* To do: Your task is to copy every line below that contains the word "about".

* Data provided:
-- Opening Marker --

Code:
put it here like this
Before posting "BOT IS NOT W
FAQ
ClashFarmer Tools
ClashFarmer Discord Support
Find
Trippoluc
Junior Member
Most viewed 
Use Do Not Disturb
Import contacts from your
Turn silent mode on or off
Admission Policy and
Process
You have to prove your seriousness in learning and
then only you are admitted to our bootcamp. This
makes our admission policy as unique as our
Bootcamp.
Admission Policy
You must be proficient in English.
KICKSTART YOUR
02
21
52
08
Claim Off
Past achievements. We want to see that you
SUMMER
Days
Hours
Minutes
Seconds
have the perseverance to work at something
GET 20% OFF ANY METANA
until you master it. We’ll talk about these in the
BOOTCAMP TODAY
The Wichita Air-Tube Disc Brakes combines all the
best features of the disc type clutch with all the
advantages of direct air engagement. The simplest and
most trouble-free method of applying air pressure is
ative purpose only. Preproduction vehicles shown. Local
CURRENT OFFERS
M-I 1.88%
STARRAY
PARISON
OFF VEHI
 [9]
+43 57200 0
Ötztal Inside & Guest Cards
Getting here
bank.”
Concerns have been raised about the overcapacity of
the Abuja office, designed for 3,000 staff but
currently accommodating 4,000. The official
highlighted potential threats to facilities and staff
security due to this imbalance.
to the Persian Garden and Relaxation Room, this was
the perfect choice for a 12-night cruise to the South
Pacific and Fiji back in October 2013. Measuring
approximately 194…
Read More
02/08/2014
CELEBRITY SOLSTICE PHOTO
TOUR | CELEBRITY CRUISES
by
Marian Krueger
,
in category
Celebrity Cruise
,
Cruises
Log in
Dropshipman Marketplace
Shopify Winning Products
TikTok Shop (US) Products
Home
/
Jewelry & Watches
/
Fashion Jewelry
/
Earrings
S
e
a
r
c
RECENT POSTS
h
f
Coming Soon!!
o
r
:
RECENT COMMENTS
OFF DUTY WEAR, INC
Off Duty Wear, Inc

-- Closing Marker --

* Solution to this exercise:
until you master it. We’ll talk about these in the
Concerns have been raised about the overcapacity of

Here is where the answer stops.